Signed as a free agent by the Sharks in April 2003, Stevenson was assigned to Cleveland for 2003-04, and like many of the rookie pros San Jose sent to Cleveland, got off to a slow start. By mid-season Stevenson was receiving regular ice time, displaying his tenacious forechecking with regularity as well as chipping in offensively.
The 5’11” 180-pound forward received reinforcements March 17 when the Barons signed former MSU-Mankato teammate Shane Joseph to a tryout contract. In the 14 games after Joseph was signed Stevenson compiled five goals and 11 assists, many tallied when teamed with Joseph and big winger Nick Bootland. Stevenson finished the season with 13 goals and 26 assists in 71 games, and a +17 rating, tied for second on the team with defenseman Robert Mulick.
The Stevenson-Joseph connection extended into the playoffs with Stevenson compiling seven assists in nine games while Joseph tallied five goals and four assists.

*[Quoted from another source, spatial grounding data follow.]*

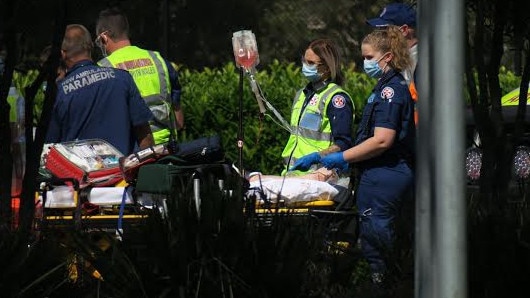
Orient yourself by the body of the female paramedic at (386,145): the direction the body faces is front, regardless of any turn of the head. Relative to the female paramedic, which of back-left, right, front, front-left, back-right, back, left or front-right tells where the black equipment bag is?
front

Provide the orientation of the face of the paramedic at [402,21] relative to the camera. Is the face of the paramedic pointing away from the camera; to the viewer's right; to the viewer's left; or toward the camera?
to the viewer's left

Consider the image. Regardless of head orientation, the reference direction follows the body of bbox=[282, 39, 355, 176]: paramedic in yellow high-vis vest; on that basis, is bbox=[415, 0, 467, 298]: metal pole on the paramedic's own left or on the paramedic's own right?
on the paramedic's own left

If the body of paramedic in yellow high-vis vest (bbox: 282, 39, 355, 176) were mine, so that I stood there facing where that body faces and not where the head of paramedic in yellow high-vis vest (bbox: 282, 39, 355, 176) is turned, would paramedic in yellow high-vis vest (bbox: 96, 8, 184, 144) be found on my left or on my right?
on my right

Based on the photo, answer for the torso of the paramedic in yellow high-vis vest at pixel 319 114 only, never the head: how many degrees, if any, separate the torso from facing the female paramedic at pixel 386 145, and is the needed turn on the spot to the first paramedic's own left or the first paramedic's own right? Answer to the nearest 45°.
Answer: approximately 90° to the first paramedic's own left

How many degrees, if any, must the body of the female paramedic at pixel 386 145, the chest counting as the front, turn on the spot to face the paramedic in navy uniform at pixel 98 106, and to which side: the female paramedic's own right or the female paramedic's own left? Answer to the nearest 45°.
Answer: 0° — they already face them

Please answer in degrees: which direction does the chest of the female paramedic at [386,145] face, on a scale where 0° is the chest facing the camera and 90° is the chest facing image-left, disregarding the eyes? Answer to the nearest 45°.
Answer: approximately 90°
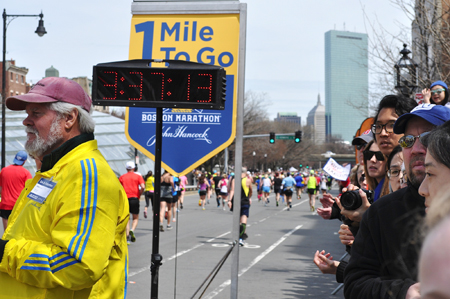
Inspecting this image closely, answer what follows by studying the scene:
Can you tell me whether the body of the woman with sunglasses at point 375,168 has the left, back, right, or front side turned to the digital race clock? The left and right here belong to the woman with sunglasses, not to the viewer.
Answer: front

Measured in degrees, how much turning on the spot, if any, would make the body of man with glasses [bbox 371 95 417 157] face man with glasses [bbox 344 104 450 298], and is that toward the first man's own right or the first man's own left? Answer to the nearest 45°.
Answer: approximately 45° to the first man's own left

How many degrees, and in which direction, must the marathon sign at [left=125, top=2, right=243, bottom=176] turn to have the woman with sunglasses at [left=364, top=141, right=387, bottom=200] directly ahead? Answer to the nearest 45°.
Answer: approximately 45° to its left

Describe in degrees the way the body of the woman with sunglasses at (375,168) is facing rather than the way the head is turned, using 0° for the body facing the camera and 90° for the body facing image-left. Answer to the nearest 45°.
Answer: approximately 45°

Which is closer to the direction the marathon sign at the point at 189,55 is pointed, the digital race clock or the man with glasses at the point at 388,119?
the digital race clock

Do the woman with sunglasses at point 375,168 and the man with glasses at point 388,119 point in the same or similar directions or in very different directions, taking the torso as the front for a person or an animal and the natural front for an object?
same or similar directions

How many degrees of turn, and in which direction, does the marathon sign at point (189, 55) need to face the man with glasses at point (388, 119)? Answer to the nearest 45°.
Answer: approximately 45° to its left

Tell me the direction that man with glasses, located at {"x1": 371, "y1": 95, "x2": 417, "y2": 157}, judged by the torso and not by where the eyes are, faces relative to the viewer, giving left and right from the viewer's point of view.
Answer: facing the viewer and to the left of the viewer

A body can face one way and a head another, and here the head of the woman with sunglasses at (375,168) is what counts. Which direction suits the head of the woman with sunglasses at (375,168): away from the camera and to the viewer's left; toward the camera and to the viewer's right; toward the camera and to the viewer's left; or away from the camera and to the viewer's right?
toward the camera and to the viewer's left

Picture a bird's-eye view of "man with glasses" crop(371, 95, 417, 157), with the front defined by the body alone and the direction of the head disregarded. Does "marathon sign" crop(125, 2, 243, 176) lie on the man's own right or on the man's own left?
on the man's own right

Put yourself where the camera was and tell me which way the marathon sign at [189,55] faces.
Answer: facing the viewer

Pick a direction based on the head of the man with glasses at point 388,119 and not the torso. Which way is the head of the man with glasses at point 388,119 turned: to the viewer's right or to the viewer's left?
to the viewer's left

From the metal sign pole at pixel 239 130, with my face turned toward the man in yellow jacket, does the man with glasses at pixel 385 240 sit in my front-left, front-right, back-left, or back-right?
front-left
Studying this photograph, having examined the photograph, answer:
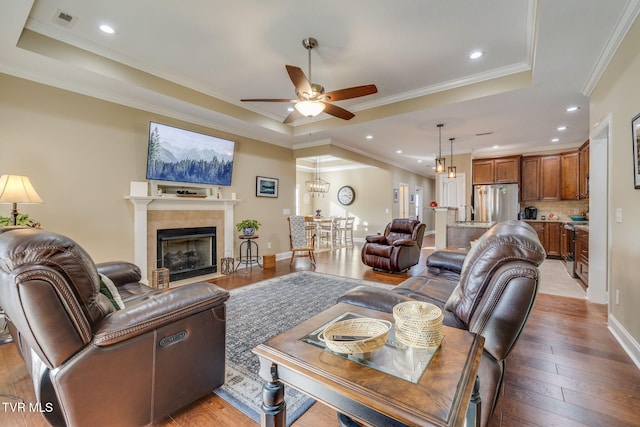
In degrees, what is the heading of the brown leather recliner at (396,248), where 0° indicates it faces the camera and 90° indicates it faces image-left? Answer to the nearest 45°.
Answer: approximately 45°

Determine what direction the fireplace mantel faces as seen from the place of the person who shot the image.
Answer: facing the viewer and to the right of the viewer

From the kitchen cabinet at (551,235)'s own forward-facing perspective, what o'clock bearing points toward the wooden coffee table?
The wooden coffee table is roughly at 12 o'clock from the kitchen cabinet.

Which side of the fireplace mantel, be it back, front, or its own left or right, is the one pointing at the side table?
left

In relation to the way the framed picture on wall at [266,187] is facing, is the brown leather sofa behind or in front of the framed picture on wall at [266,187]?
in front

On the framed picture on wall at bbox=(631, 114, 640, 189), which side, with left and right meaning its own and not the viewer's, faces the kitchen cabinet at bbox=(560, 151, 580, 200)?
right

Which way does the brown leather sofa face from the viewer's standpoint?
to the viewer's left

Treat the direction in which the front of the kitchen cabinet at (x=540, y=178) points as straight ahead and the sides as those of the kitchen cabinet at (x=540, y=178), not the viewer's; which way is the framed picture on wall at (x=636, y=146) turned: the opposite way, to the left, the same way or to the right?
to the right

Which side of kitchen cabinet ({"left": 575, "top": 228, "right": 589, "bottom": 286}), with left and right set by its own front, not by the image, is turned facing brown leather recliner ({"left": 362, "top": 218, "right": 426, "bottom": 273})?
front

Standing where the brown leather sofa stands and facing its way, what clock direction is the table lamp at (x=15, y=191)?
The table lamp is roughly at 12 o'clock from the brown leather sofa.

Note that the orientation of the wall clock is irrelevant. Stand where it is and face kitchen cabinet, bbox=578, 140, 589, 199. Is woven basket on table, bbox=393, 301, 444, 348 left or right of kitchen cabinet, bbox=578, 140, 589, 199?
right

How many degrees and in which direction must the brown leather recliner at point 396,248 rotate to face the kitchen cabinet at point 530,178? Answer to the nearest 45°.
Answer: approximately 180°

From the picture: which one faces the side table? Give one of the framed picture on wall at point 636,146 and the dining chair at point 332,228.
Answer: the framed picture on wall

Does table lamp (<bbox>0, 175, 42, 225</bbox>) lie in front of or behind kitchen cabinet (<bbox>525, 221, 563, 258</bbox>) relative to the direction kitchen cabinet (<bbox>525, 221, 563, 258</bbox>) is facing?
in front

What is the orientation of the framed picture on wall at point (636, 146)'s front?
to the viewer's left
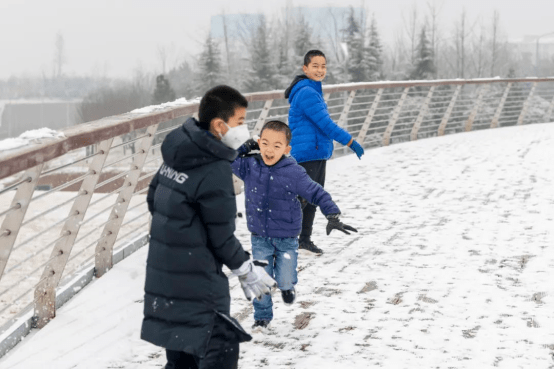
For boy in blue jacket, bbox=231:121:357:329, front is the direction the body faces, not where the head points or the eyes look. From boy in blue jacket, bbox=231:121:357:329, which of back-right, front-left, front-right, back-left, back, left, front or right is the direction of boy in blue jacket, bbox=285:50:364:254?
back

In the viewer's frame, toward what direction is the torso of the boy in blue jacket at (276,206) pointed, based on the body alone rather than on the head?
toward the camera

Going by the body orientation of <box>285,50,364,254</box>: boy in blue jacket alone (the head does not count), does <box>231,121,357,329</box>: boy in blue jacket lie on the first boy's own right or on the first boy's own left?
on the first boy's own right
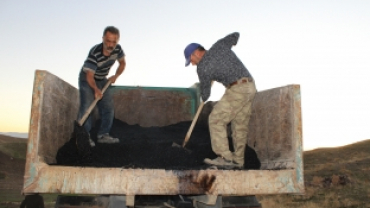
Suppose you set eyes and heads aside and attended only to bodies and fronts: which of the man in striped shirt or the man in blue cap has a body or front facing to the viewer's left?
the man in blue cap

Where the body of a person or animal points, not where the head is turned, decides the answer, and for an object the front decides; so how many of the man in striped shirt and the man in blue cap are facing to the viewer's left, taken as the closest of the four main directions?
1

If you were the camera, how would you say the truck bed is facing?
facing away from the viewer

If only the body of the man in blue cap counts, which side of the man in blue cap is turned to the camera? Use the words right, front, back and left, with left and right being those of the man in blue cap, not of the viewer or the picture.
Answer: left
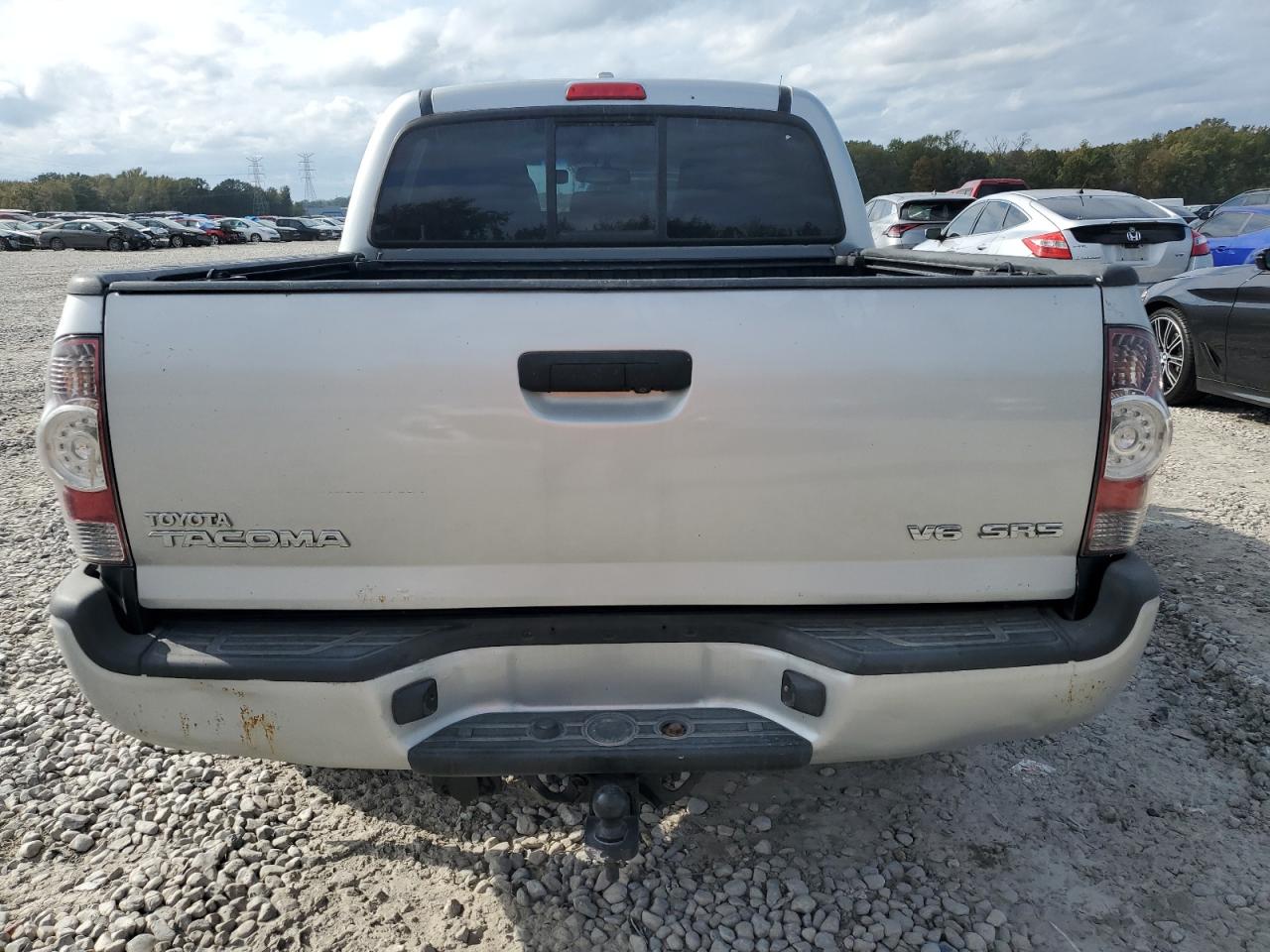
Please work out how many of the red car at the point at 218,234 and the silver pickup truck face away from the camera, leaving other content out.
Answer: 1

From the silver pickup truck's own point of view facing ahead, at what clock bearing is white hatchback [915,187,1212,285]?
The white hatchback is roughly at 1 o'clock from the silver pickup truck.

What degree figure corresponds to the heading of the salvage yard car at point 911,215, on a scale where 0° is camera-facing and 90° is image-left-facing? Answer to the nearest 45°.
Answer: approximately 135°

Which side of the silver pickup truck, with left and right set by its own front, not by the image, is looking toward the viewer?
back

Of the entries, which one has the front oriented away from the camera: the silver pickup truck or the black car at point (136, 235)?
the silver pickup truck

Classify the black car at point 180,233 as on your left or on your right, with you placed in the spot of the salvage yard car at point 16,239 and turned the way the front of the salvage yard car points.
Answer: on your left

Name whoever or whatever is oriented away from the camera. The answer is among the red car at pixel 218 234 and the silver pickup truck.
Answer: the silver pickup truck

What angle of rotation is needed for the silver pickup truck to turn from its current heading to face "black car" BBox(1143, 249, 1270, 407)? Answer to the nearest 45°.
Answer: approximately 45° to its right
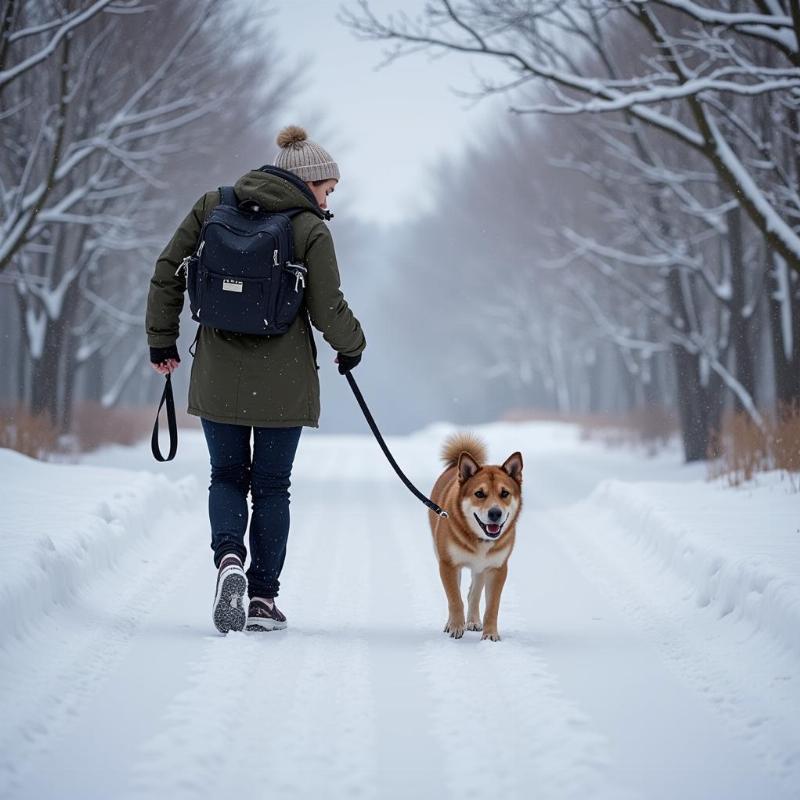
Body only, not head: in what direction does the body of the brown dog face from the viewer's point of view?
toward the camera

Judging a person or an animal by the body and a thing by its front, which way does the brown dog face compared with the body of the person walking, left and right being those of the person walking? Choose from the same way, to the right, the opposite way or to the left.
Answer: the opposite way

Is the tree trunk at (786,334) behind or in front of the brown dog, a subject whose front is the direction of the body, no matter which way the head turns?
behind

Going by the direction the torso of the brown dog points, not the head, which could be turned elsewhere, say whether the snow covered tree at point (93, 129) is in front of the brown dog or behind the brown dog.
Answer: behind

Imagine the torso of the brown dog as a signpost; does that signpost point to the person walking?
no

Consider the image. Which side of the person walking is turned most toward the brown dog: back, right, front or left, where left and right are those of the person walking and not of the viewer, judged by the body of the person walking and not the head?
right

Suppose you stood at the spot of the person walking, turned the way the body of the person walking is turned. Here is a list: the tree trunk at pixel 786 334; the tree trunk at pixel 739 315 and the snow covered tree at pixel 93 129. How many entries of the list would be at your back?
0

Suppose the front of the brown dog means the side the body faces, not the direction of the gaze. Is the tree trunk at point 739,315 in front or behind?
behind

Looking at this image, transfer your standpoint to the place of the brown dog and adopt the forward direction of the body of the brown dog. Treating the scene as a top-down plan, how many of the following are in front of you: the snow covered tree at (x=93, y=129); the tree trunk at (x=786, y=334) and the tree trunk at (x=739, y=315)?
0

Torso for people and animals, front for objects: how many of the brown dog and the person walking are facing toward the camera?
1

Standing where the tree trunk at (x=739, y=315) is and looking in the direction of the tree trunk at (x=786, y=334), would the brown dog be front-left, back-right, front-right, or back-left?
front-right

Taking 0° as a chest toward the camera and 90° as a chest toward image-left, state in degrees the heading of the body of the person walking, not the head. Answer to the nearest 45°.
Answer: approximately 180°

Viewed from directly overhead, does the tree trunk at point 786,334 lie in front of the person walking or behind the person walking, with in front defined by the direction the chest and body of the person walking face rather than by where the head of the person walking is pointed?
in front

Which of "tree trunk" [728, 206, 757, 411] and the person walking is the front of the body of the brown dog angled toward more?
the person walking

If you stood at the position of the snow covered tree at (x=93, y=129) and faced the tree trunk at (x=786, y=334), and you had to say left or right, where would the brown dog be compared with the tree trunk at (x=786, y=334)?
right

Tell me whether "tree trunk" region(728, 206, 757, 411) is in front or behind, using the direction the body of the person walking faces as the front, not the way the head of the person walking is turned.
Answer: in front

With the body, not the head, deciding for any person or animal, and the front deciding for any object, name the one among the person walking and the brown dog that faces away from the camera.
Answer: the person walking
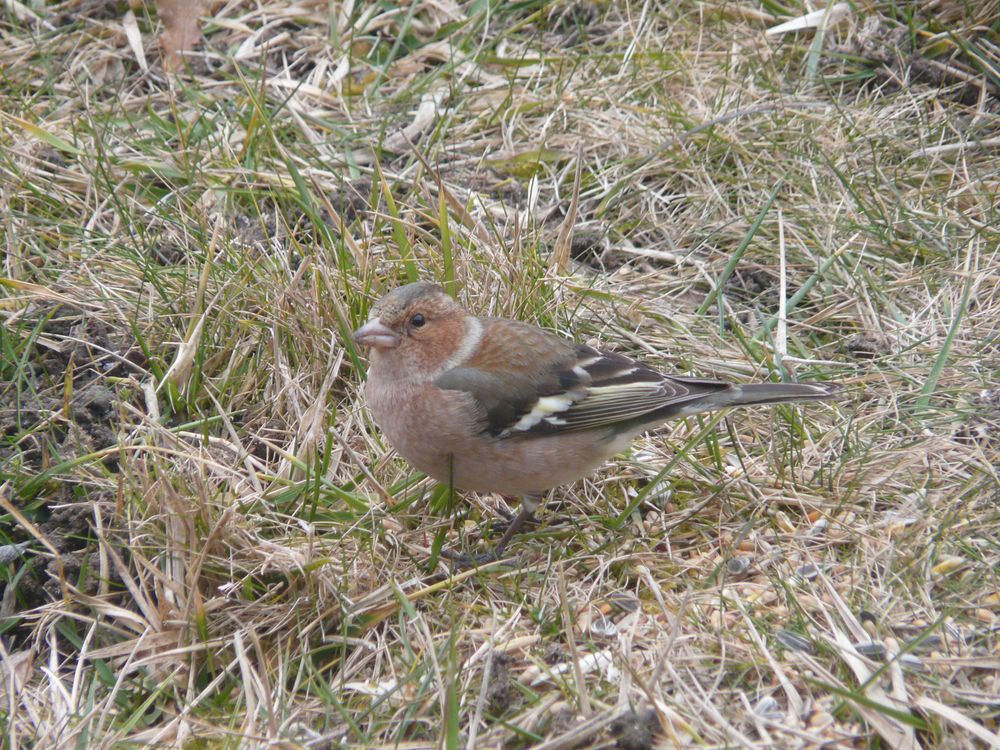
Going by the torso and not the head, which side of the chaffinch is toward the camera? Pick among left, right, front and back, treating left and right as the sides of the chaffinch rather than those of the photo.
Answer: left
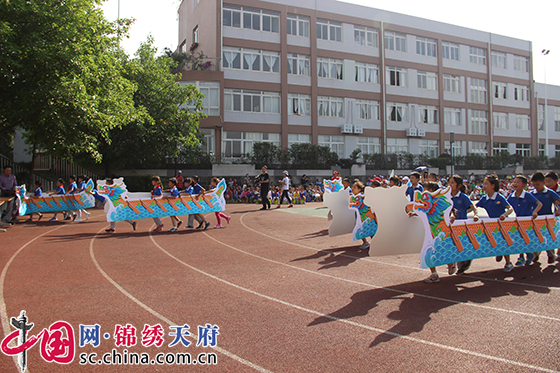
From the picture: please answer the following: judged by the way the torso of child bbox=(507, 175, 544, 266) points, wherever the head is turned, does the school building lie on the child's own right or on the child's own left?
on the child's own right

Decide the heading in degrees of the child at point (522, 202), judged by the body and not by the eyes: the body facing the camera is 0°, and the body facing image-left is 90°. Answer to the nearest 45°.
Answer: approximately 45°

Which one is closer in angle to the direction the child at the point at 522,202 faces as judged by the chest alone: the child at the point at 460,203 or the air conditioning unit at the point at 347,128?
the child

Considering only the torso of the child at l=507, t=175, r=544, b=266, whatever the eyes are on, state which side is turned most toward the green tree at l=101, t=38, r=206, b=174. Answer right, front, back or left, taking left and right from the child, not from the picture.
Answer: right

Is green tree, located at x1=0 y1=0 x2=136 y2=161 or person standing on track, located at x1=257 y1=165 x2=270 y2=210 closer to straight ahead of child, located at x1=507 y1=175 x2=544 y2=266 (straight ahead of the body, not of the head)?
the green tree

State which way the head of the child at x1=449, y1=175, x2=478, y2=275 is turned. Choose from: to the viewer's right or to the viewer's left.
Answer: to the viewer's left
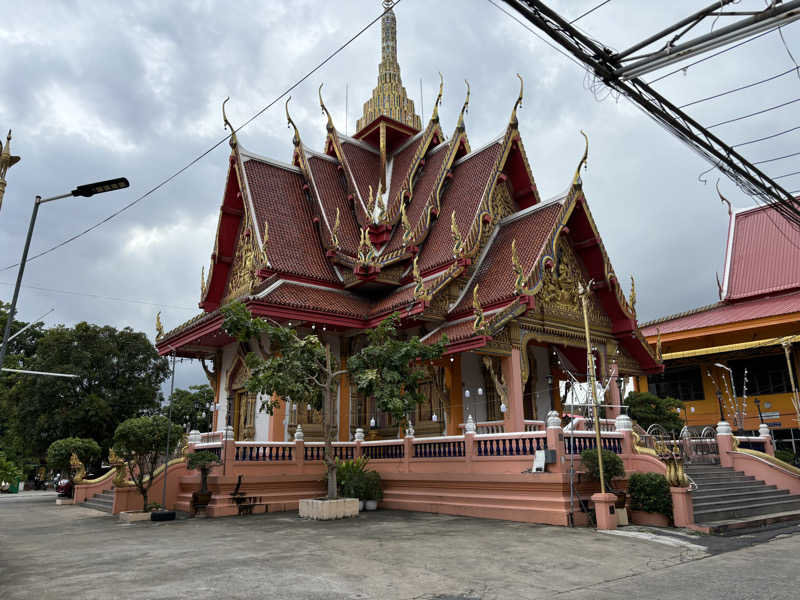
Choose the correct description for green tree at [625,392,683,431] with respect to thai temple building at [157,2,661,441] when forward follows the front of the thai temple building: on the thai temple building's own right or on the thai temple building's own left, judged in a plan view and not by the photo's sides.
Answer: on the thai temple building's own left

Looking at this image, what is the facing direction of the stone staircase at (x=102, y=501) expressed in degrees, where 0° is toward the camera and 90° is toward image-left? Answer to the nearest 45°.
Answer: approximately 45°

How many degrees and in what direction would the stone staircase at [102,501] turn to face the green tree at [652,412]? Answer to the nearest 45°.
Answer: approximately 135° to its left

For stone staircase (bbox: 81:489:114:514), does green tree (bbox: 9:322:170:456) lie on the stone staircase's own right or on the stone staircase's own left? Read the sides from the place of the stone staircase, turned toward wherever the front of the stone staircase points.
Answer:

With his speed and willingness to forecheck, the 23-year-old Stevenson projects to be a solid fourth line energy forward with the offensive ability to fill in on the third line if needed.
Just Outside the Top 20
Selected in the fourth round of the 2004 NHL Entry Draft, center Torrey Mitchell is bound for the University of Vermont in 2004-05. The 5’11” 185-pound pivot potted 25 goals and 37 assists in 25 games for Hotchkiss prep school, named to the New England Prep School Ice Hockey Association DI West All-Star Team along with fellow Shark prospects Carter Lee and Brian O’Hanley. Mitchell is known as a speedy center with good hands who has an excellent work ethic, typical for a Shark prospect center and receives an initial rating of 5.5.
The Sharks second fourth round pick in the 2004 NHL Entry Draft, Halifax Mooseheads goalie Jason Churchill adds to the Sharks impressive depth in net. Playing for a weak Halifax team in the QMJHL, the tall 6’3” 190-pound netminder was eighth in minutes played in the QMJHL with 2894, with a .886 save percentage and a 3.73 goals-against average. A goalie on a precipitous rise after player for Antigonish of the Maritime Junior Hockey League in 2002-03, Churchill is a goalie with good skating skills, lateral movement and strong rebound control. Having yet to put up impressive numbers in the QMJHL, San Jose’s tallest goalie prospect receives an initial rating of 5.0.
Physical defenseman Tim Conboy finds himself just out of the top 20 after rescuing his season with a stellar playoff performance for the Cleveland Barons. With three power play assists in three games, Conboy overcame his lackluster ten point sophomore season in 33 games for the St. Cloud State Huskies. Leaving college early, the 6’2” 210-pound Conboy signed with the Sharks before making his first Cleveland appearance April 29. He will likely become a physical sixth or seventh defenseman willing to drop the gloves and receives a 5.0 rating.